Editor’s Note: Little Nightmares 2 contains graphic imagery related to suicide.
Back in 2017, Little Nightmares wowed with its tight, chilling blend of atmosphere and stealth platforming. Personally, I was most impressed by Tarsier Studios’ willingness to show restraint. Instead of succumbing to the cheap thrill of a jump scare, it made the player feel on edge with tense, hair-raising moments. After an era of horror games dominated by the denizens of Freddy Fazbear’s Pizza, Little Nightmares, along with other horror games, helped usher in a new age of fear. The original wasn’t perfect, though. Unlike its fully 2D counterparts from Playdead Studios, Inside and Limbo, it was 2.5D. Much like its protagonist, Little Nightmares stumbled over its extra half-dimension and often felt repetitive.

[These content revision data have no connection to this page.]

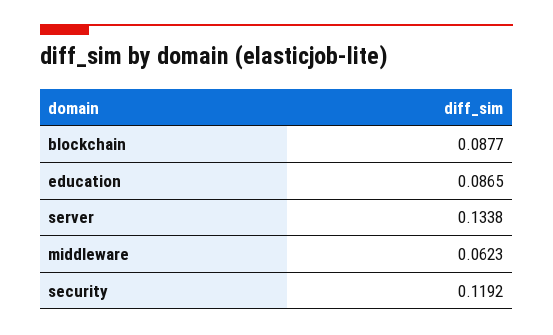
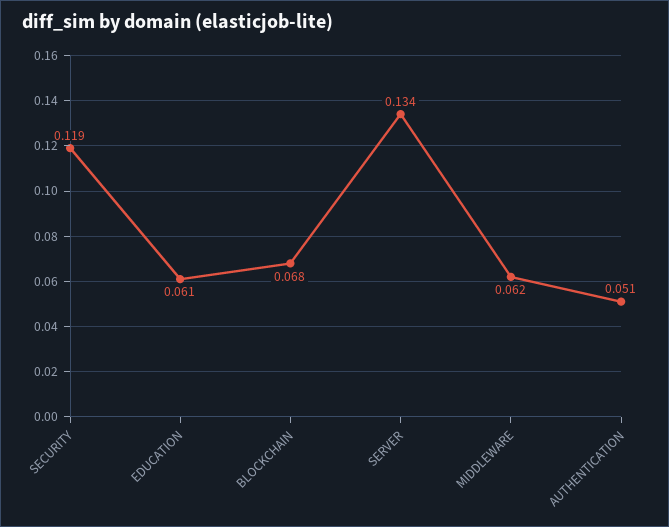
  {
-   "blockchain": 0.0877,
+   "blockchain": 0.068,
-   "education": 0.0865,
+   "education": 0.061,
    "server": 0.1338,
    "middleware": 0.0623,
-   "security": 0.1192
+   "security": 0.1192,
+   "AUTHENTICATION": 0.051
  }

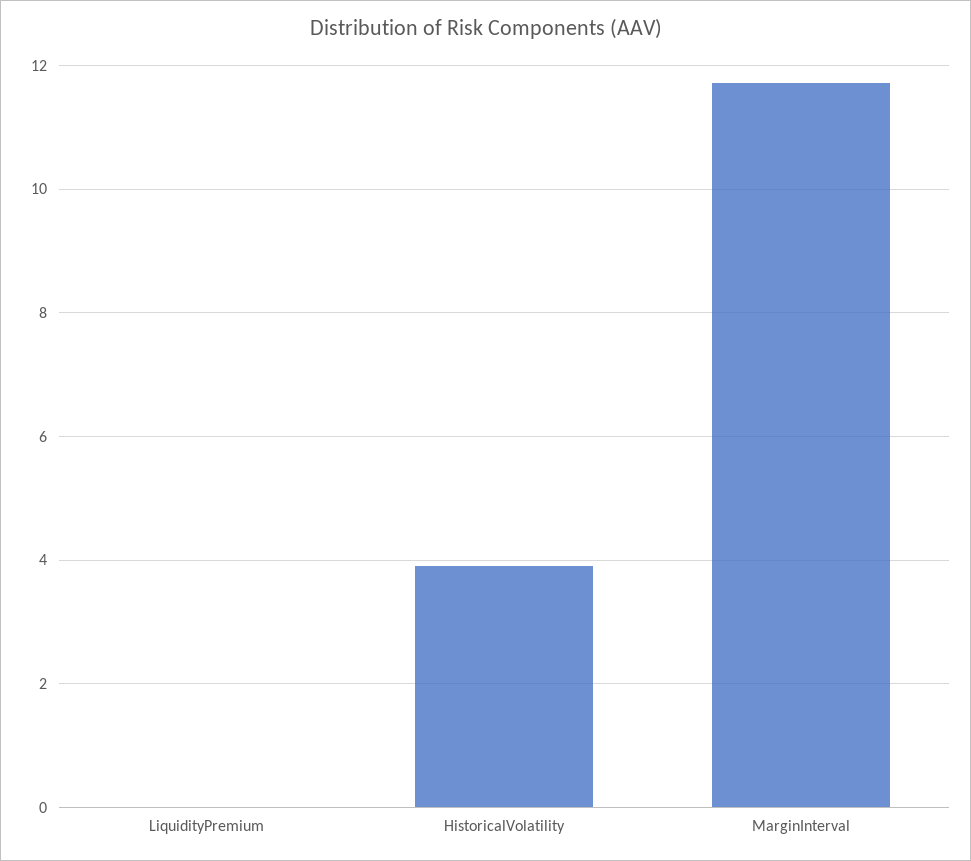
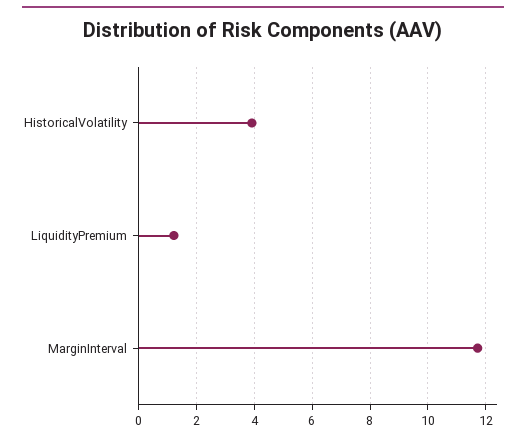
  {
-   "LiquidityPremium": 0,
+   "LiquidityPremium": 1.25,
    "HistoricalVolatility": 4,
    "MarginInterval": 11.8
  }

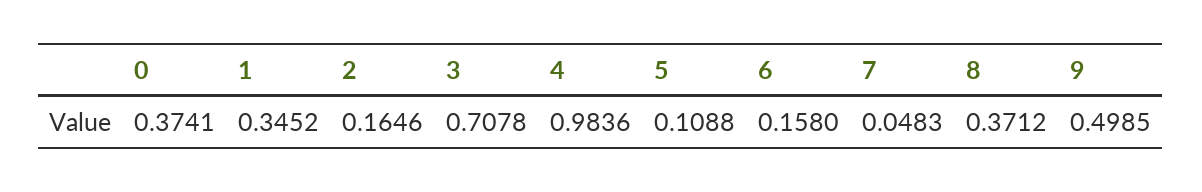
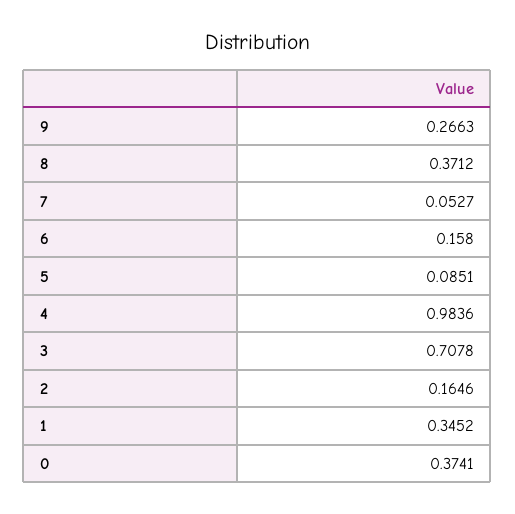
  {
    "0": 0.3741,
    "1": 0.3452,
    "2": 0.1646,
    "3": 0.7078,
    "4": 0.9836,
-   "5": 0.1088,
+   "5": 0.0851,
    "6": 0.158,
-   "7": 0.0483,
+   "7": 0.0527,
    "8": 0.3712,
-   "9": 0.4985
+   "9": 0.2663
  }

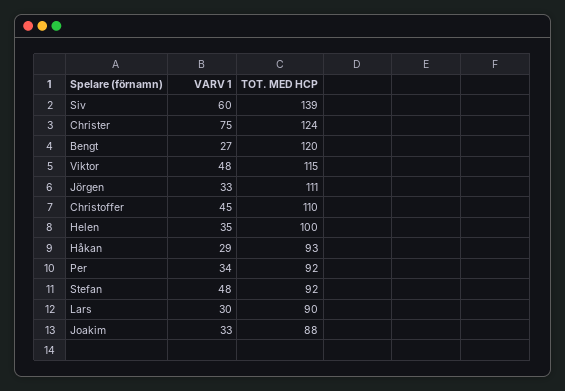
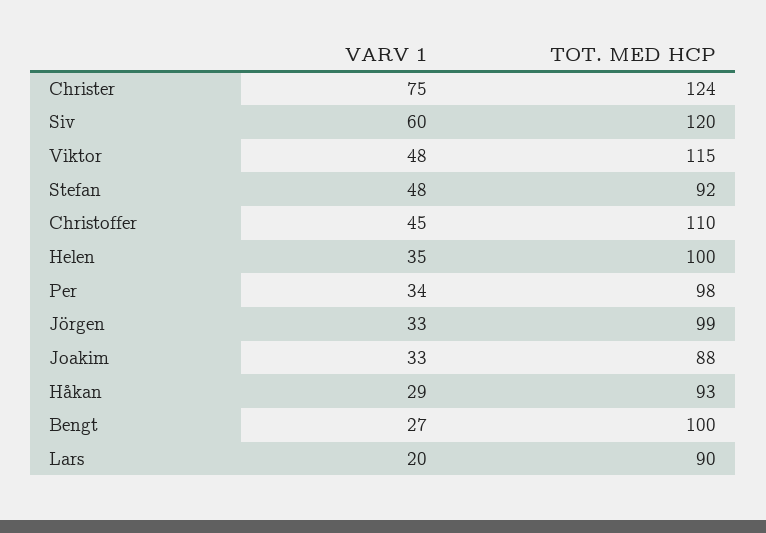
  {
    "VARV 1": {
      "Siv": 60,
      "Christer": 75,
      "Bengt": 27,
      "Viktor": 48,
      "Jörgen": 33,
      "Christoffer": 45,
      "Helen": 35,
      "Håkan": 29,
      "Per": 34,
      "Stefan": 48,
-     "Lars": 30,
+     "Lars": 20,
      "Joakim": 33
    },
    "TOT. MED HCP": {
-     "Siv": 139,
+     "Siv": 120,
      "Christer": 124,
-     "Bengt": 120,
+     "Bengt": 100,
      "Viktor": 115,
-     "Jörgen": 111,
+     "Jörgen": 99,
      "Christoffer": 110,
      "Helen": 100,
      "Håkan": 93,
-     "Per": 92,
+     "Per": 98,
      "Stefan": 92,
      "Lars": 90,
      "Joakim": 88
    }
  }

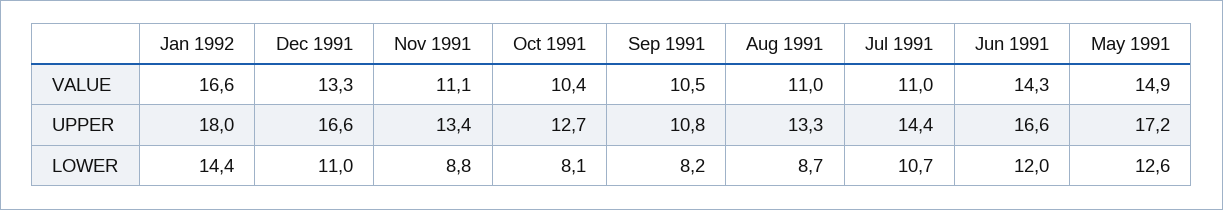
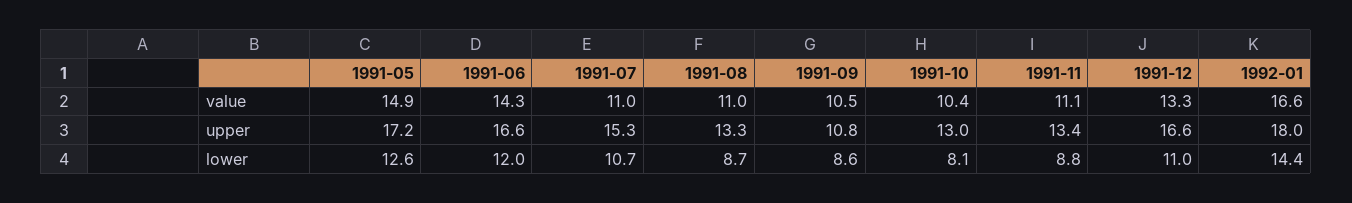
  {
    "Jan 1992": {
      "VALUE": 16.6,
      "UPPER": 18,
      "LOWER": 14.4
    },
    "Dec 1991": {
      "VALUE": 13.3,
      "UPPER": 16.6,
      "LOWER": 11
    },
    "Nov 1991": {
      "VALUE": 11.1,
      "UPPER": 13.4,
      "LOWER": 8.8
    },
    "Oct 1991": {
      "VALUE": 10.4,
-     "UPPER": 12.7,
+     "UPPER": 13,
      "LOWER": 8.1
    },
    "Sep 1991": {
      "VALUE": 10.5,
      "UPPER": 10.8,
-     "LOWER": 8.2
+     "LOWER": 8.6
    },
    "Aug 1991": {
      "VALUE": 11,
      "UPPER": 13.3,
      "LOWER": 8.7
    },
    "Jul 1991": {
      "VALUE": 11,
-     "UPPER": 14.4,
+     "UPPER": 15.3,
      "LOWER": 10.7
    },
    "Jun 1991": {
      "VALUE": 14.3,
      "UPPER": 16.6,
      "LOWER": 12
    },
    "May 1991": {
      "VALUE": 14.9,
      "UPPER": 17.2,
      "LOWER": 12.6
    }
  }

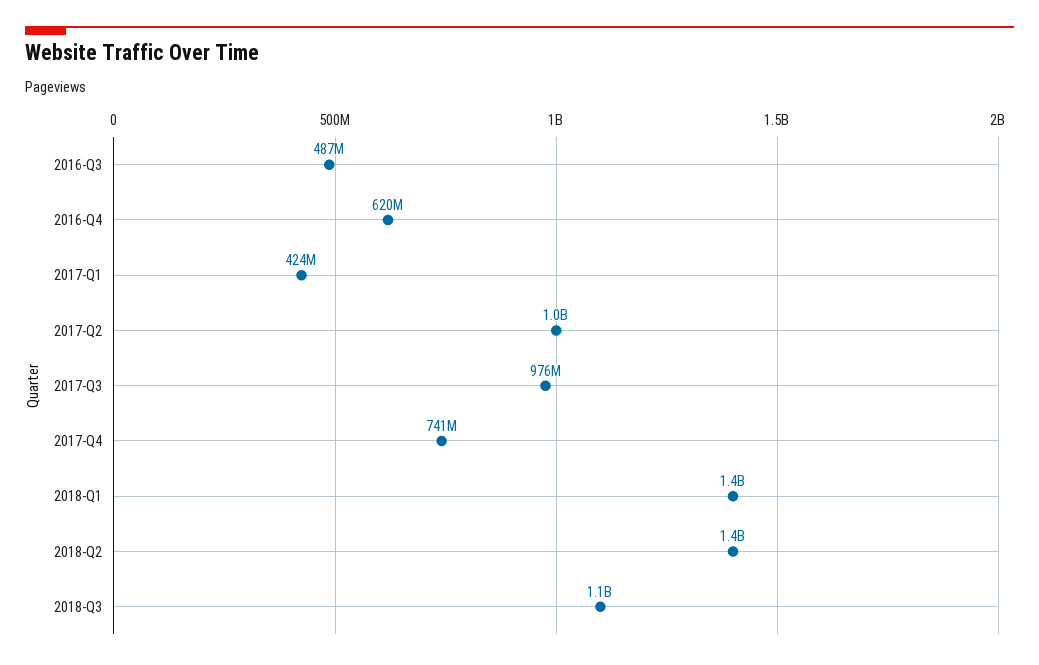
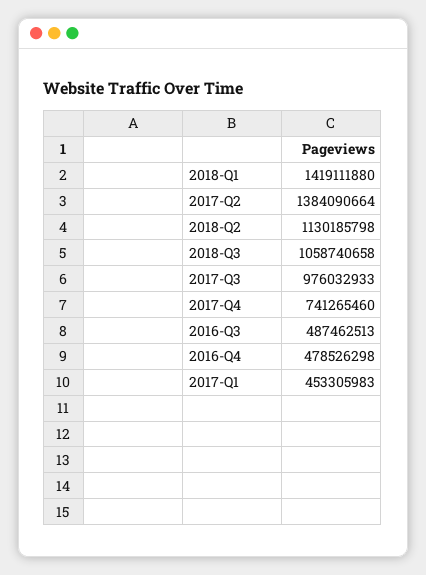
  {
    "2016-Q3": 487462513,
-   "2016-Q4": 620000000,
+   "2016-Q4": 478526298,
-   "2017-Q1": 424000000,
+   "2017-Q1": 453305983,
-   "2017-Q2": 1000000000,
+   "2017-Q2": 1384090664,
    "2017-Q3": 976032933,
    "2017-Q4": 741265460,
    "2018-Q1": 1419111880,
-   "2018-Q2": 1400000000,
+   "2018-Q2": 1130185798,
    "2018-Q3": 1058740658
  }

Little Nightmares 2 takes a bigger scope, opting out of being locked to a single location. After playing the first two (ish) hours, it became clear to me that this was the right choice for a sequel. The player starts in a lush forest and immediately feels hunted. In between tense moments and encounters with the area’s ‘boss,’ it felt almost beautiful.
The environment reminded me of the backdrop for a Metroid game, actually. Toxic-looking piles of sludge lie off to the side, just barely visible. Shadows obscure a broken noose lingering underneath a ridge. So much is there, but so little is outright given to the player who rushes through.
That’s thanks in part to the game’s much more lively and influential soundtrack. The original certainly had a good soundtrack that served to make the game itself better. It was, however, very understated.
The soundtrack in Little Nightmares 2 is far more prominent. There are even moments when the player needs to rely on musical cues to progress. The rest of the game tends to fall in line with its more exaggerated soundtrack, meaning bolder cinematic moments and more bombastic gameplay. From almost the beginning, the player is working with or trying to save Six, the protagonist from the first game, who, in turn, offers a hand when needed. This results in some Last of Us-style moments where one character gives the other a boost up onto a taller platform. This extra help generally allows the game to convey a sense of empowerment.
You can feel it in the music, the cinematics, and even just the gameplay. It opens up new avenues for puzzle-solving that offer a mildly different, but refreshing take on the original’s puzzle-platforming formula.
That said, for every few moments where Six does the right thing, there’s one where she’ll kill you. Not intentionally, not for the purpose of the game, just because you’re in her way or she’s in yours. However, It’s not a deal-breaker by any means. Having an on-again-off-again companion at your side is one of the best parts of this game. It allows for empowerment, motivation, and a sense of loss whenever she leaves or eventually re-appears. I’m just glad this isn’t the final version of Six’s AI.
As far as preview builds go, it honestly felt like a finished product. Six’s generally okay AI and, occasional collision issues aside, the first two chapters of the game were buttery smooth and played like a dream. Hot off the first Little Nightmares, it was immediately clear that its sequel was full of small improvements to the formula.
The biggest change is the addition of weapon-like items. Sticks, soup ladles, and hammers twice the size of either character are conveniently placed throughout the first two levels of Little Nightmares 2. Even the way that Mono drags his weapon at his side makes it feel powerful. This new feature allows for moments that just couldn’t happen in the last entry. There are frantic moments where enemies will attack from all directions and the player only has one chance to swing their weapon or die.
Because there are more moments where the player could die – either from traps, enemies, or just a generally more dangerous world – Little Nightmares 2 features much more forgiving checkpoints. While that has a chance to cheapen its ability to build tension and fear, it didn’t feel that way in my preview.
The jump from Little Nightmares to Little Nightmares 2 almost reminds me of how people describe the Resident Evil franchise. The first game is comparable to the first three games; limited in scope, but tighter and scarier in return, with an environment that’s much more decidedly horror than action.
Little Nightmares 2, on the other hand, reminds me of Resident Evil 4. It opens up to new environments, has a brighter palette, and is generally a bit weirder. It focuses on more cinematic action. Reloading Leon’s pistol in Resident Evil 4 is almost directly parallel to attacking with one of Mono’s two-handed weapons. The tension in the time between starting the animation and being able to swing again is as scary as being hunted, but it’s even more exhilarating.
It certainly began to veer back into more traditional horror towards the end of my demo. However, I could certainly see it leaning too far into action and end up looking like Resident Evil 5. That said, I hope it’s able to stick that balance between action and horror that Resident Evil 4 nailed so well.
Little Nightmares 2 offers a bombastic setup and introduction that has the promise to top its predecessor. If its granular issues are taken out before the game goes gold, there’s no doubt in my mind that it will absolutely reign supreme.